Der Reiz des Unbekannten

Elisabetta_Ardore

von Elisabetta_Ardore

Story

Alles, was ich zum ersten Mal mache, ängstigt mich zunächst. Es flößt mir einen gewissen tief greifenden Respekt ein, nicht zu wissen, worauf ich mich einlasse. Es gibt keinerlei Erfahrung, auf die sich mein stets so aktives Gehirn stützen kann und somit ist es für mich immer wie ein Sprung aus dem Flugzeug – zwar mit Fallschirm, aber wer sagt schon, dass der verlässlich aufgeht. Und so finde ich mich wiederkehrend in Situationen wider, die ich einerseits so sehr herbeisehne, um meine Leben etwas mehr Würze zu verleihen, und anderseits so sehr verabscheue.

Mein Leben fußt zuweilen auf bekannten Strukturen und eng getakteten Abläufen. Ich plane und durchdenke alles und erschaffe somit zwar ein äußerst effizientes, aber eben auch freudloses Dasein. Umso mehr staune ich über mich selbst, wenn ich mich dann doch einmal entschließe, den ausgetrampelten Pfad zu verlassen und mich zu komplett neuen Gefilden aufmache. Aus der Metaperspektive stehe ich dann beinahe ehrfürchtig mit vor Staunen offenem Mund vor meinem Selbst, applaudiere mir still und frage mich gleichzeitig, ob ich des Wahnsinns bin.

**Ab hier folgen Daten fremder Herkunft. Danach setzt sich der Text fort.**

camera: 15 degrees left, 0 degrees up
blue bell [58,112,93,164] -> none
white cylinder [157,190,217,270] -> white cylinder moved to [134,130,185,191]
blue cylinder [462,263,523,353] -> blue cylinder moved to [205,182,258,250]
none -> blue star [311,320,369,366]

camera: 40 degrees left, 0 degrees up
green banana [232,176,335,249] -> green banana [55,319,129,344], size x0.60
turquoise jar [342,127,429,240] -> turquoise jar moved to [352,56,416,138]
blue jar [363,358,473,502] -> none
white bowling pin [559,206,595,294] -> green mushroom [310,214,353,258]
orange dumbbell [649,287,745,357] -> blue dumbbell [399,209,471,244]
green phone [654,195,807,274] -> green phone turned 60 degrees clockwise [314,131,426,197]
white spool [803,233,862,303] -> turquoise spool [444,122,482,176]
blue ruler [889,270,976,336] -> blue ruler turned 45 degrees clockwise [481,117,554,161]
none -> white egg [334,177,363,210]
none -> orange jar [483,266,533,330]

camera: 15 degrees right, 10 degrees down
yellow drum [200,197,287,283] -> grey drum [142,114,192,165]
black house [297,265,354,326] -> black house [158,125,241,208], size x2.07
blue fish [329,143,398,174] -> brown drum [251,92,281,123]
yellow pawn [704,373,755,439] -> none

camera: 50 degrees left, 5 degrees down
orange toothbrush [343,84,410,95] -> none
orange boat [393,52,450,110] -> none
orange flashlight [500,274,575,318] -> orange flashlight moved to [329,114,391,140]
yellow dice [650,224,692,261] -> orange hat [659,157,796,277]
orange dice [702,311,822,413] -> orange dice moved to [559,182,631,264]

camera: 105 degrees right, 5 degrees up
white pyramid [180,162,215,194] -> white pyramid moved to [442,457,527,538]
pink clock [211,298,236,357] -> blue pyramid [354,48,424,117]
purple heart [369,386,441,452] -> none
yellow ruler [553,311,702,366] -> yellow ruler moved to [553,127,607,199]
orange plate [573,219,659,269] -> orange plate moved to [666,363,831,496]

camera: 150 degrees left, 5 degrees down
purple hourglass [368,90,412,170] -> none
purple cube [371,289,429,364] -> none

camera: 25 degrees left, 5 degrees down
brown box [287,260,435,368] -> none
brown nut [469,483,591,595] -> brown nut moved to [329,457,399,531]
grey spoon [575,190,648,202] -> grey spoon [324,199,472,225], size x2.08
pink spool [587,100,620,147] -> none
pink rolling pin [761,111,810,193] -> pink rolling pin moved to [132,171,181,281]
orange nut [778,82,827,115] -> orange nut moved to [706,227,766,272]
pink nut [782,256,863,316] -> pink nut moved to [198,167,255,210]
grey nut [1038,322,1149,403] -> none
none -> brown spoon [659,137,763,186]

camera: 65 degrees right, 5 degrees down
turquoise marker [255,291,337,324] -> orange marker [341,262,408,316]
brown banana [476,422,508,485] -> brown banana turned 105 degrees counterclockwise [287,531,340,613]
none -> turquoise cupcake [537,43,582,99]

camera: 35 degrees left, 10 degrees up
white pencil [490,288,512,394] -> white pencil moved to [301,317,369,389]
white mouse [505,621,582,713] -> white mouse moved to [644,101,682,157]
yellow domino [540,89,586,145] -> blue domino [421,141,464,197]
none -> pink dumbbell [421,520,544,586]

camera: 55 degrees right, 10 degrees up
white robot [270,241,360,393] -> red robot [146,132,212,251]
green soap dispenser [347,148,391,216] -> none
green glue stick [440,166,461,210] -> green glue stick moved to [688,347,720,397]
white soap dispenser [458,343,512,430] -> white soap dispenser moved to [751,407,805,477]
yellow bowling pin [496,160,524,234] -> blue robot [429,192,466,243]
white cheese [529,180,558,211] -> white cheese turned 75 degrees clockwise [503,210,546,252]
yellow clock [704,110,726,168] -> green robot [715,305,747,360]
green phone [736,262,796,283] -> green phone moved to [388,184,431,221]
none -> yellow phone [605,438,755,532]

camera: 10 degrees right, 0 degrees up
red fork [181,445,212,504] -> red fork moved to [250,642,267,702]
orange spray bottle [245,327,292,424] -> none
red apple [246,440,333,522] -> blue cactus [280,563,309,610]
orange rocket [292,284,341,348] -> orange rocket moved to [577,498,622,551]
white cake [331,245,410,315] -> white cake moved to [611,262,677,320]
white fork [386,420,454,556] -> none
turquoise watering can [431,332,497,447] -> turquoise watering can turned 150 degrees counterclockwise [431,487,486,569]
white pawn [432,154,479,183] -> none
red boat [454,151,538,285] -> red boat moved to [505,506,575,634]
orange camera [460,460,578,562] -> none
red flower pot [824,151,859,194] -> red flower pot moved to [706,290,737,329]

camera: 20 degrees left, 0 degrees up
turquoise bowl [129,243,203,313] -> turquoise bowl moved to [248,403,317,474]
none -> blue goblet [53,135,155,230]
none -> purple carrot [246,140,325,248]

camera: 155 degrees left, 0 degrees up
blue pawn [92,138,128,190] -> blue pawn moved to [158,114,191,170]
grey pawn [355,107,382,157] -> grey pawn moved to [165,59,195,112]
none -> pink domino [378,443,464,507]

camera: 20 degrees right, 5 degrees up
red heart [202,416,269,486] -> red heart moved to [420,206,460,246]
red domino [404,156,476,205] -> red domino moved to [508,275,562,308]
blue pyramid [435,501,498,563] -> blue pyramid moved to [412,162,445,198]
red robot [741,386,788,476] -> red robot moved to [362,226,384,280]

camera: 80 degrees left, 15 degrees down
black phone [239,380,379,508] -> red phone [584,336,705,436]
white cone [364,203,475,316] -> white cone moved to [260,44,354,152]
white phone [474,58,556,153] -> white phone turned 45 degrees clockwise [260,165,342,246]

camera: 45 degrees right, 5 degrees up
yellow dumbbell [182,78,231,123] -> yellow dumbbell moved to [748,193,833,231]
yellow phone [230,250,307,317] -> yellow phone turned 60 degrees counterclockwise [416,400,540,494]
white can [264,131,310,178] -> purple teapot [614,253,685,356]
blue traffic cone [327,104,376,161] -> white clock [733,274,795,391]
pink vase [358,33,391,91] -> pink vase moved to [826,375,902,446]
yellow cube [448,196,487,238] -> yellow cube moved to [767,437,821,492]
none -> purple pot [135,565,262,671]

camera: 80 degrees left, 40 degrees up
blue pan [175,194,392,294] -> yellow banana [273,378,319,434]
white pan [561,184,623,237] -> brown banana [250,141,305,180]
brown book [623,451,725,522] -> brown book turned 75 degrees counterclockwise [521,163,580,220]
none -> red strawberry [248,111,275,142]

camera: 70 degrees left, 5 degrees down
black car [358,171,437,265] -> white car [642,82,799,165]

Es ist ein Tanz auf Messers Schneide mit vermeintlich blutigem Ausgang. Gerade jetzt, wo die Zeiten so ungewiss und unvorhersehbar wie nie zuvor sind, ein in der Tat gewagtes Unterfangen. Und dennoch: In mir gibt es die tiefe Sehnsucht nach dem Neuen, dem Unbekannten. Es dürstet mich geradezu danach Dinge zu erleben, die ich zuvor noch nie erfahren durfte. Der Nervenkitzel schmeckt bitter-süß nach Abenteuer, das sich Leben nennt.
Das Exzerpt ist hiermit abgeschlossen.